PROBLEM -
Every line of the entries below from the one containing "histopathology image exhibits" to the one containing "is an immunohistochemistry", both ends included, must be written out exactly. No other line belongs in the answer.

Collected data entries:
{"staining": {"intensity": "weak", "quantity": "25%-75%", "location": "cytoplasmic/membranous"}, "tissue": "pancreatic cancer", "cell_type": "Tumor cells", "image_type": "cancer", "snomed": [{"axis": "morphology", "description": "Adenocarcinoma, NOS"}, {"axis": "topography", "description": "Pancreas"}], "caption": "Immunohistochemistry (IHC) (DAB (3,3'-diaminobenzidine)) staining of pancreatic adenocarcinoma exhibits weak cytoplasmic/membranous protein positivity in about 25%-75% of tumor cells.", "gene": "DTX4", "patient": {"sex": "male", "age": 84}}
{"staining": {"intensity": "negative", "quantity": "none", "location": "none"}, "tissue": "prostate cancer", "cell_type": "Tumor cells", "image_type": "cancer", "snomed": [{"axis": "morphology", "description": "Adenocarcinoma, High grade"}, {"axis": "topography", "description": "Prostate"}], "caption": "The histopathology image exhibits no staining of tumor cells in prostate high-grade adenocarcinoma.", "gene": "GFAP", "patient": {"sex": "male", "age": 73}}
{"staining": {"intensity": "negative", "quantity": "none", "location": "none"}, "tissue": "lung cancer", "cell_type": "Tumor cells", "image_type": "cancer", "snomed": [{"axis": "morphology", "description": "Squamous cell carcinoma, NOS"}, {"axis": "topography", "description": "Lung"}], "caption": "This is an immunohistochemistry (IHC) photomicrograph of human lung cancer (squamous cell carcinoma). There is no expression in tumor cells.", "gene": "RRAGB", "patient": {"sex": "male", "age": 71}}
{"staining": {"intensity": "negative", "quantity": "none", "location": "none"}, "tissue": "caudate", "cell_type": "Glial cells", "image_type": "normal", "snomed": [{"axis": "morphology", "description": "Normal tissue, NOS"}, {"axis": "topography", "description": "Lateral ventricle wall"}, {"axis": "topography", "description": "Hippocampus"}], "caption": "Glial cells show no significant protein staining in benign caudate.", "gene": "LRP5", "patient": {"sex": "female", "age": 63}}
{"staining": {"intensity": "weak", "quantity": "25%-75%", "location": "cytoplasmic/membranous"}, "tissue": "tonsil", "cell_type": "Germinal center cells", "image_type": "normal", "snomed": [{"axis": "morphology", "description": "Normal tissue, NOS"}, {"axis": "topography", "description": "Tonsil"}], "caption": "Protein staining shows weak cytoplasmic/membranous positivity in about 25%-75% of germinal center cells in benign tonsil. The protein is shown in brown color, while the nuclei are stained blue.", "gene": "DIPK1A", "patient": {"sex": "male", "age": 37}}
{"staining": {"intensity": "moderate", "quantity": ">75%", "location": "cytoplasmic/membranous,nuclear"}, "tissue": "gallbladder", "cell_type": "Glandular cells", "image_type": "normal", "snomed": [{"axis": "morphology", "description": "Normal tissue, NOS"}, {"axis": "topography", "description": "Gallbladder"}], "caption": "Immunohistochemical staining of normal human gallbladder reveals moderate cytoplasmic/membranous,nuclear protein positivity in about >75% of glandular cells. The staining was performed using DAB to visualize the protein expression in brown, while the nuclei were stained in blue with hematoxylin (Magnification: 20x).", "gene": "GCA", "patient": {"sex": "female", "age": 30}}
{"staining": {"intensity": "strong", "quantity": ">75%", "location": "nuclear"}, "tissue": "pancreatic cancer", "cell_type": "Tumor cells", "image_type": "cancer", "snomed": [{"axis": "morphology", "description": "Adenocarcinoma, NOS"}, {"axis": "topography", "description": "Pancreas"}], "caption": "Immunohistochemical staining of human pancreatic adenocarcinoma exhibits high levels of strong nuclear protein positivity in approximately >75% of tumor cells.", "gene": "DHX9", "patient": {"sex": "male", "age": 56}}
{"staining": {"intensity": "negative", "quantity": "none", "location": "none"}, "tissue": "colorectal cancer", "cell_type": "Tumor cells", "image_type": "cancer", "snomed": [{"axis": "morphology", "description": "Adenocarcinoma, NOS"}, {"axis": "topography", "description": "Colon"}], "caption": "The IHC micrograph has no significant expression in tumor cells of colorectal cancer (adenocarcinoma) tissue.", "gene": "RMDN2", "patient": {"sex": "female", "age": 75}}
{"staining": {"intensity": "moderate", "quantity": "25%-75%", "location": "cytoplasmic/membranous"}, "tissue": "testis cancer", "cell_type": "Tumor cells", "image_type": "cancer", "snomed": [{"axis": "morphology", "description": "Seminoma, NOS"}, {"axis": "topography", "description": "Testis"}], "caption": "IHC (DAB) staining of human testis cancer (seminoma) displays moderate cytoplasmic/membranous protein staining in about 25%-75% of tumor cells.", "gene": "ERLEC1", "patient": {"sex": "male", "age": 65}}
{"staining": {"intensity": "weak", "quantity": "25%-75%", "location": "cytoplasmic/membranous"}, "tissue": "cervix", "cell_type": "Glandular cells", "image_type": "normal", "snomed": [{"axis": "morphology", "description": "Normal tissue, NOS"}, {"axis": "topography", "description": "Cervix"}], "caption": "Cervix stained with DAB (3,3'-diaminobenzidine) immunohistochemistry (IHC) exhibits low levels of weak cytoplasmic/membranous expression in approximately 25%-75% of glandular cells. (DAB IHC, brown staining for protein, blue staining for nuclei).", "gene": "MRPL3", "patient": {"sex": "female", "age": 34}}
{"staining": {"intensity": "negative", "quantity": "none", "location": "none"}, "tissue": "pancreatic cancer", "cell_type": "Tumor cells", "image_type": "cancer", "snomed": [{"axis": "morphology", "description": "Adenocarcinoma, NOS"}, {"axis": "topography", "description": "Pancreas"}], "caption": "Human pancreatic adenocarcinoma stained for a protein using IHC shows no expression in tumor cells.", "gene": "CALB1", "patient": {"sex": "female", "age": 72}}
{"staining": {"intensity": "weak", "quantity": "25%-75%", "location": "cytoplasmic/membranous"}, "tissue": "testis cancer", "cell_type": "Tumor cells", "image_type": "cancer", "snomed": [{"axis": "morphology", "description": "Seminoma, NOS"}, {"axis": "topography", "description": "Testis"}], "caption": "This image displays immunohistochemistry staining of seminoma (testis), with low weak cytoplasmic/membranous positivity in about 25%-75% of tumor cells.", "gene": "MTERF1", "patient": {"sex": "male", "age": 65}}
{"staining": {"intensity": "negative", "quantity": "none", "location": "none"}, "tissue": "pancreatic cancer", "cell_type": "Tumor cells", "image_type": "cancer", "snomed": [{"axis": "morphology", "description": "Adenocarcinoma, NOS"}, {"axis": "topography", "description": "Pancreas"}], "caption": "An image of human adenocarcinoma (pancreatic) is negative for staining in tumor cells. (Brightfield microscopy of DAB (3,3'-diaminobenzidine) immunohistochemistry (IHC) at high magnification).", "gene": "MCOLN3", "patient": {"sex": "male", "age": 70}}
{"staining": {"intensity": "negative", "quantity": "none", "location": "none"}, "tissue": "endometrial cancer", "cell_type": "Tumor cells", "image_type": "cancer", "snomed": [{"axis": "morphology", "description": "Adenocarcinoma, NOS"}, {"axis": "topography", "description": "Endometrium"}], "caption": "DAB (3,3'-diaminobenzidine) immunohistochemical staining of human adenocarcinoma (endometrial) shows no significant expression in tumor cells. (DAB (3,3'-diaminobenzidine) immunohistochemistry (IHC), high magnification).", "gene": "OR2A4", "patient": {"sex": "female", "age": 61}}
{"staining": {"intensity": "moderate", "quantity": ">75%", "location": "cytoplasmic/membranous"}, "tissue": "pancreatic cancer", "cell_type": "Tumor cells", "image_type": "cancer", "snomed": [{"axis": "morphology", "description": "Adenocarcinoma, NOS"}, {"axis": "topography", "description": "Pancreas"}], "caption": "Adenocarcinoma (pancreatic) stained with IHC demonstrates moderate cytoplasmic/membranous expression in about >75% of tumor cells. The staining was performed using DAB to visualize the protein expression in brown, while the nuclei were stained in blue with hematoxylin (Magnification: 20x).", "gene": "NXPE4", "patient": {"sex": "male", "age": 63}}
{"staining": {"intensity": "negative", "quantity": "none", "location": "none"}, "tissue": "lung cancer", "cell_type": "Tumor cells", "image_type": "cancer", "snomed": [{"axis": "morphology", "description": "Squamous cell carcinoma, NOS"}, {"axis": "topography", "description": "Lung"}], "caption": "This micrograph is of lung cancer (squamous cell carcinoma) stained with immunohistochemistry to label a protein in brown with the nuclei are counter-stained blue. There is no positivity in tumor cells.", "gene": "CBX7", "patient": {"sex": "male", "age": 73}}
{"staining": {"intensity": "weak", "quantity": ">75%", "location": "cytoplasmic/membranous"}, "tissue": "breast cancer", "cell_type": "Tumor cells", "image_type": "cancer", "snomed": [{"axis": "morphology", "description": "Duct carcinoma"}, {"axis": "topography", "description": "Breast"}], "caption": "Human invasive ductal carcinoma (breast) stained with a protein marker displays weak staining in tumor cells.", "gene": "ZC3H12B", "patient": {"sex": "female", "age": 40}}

THE ANSWER -
{"staining": {"intensity": "negative", "quantity": "none", "location": "none"}, "tissue": "prostate cancer", "cell_type": "Tumor cells", "image_type": "cancer", "snomed": [{"axis": "morphology", "description": "Adenocarcinoma, High grade"}, {"axis": "topography", "description": "Prostate"}], "caption": "The histopathology image exhibits no staining of tumor cells in prostate high-grade adenocarcinoma.", "gene": "GFAP", "patient": {"sex": "male", "age": 73}}
{"staining": {"intensity": "negative", "quantity": "none", "location": "none"}, "tissue": "lung cancer", "cell_type": "Tumor cells", "image_type": "cancer", "snomed": [{"axis": "morphology", "description": "Squamous cell carcinoma, NOS"}, {"axis": "topography", "description": "Lung"}], "caption": "This is an immunohistochemistry (IHC) photomicrograph of human lung cancer (squamous cell carcinoma). There is no expression in tumor cells.", "gene": "RRAGB", "patient": {"sex": "male", "age": 71}}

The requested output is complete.